GOAL OF THE EXERCISE:
Replace "bounding box" with "bbox" in the lines starting at the first one and ending at the line that contains "list Demotion e", and give back only those lines with nothing else changed.

>>>

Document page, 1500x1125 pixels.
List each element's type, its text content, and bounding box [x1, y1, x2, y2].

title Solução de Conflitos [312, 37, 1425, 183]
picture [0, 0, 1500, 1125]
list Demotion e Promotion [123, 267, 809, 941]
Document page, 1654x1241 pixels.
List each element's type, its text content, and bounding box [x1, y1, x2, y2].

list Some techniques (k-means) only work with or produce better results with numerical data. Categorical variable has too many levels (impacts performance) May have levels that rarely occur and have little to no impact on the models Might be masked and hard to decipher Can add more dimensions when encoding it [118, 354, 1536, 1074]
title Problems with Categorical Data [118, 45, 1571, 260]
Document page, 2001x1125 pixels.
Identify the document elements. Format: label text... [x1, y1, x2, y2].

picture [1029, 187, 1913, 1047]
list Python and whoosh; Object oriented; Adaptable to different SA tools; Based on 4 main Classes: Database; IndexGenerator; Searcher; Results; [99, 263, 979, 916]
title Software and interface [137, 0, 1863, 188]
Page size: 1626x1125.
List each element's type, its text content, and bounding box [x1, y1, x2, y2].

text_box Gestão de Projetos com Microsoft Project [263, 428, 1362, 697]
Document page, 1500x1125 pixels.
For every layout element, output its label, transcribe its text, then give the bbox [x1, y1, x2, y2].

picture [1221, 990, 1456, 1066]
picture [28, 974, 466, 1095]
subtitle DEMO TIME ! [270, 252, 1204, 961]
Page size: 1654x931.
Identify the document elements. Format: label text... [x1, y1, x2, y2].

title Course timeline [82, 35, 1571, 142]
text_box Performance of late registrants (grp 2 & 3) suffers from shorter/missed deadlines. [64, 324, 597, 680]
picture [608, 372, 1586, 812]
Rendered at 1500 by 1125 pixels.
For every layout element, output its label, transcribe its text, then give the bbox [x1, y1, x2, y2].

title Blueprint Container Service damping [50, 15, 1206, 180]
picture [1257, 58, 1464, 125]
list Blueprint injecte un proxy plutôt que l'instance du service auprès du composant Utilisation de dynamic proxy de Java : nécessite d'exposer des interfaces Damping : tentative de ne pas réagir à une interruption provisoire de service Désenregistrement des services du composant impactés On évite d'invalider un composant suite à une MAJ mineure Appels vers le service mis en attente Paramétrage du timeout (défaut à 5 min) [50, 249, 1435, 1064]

<<<

EXERCISE ANSWER:
Document page, 1500x1125 pixels.
List each element's type, its text content, and bbox [x1, y1, x2, y2].

title Solução de Conflitos [312, 37, 1425, 183]
picture [0, 0, 1500, 1125]
list Demotion e Promotion [123, 267, 809, 941]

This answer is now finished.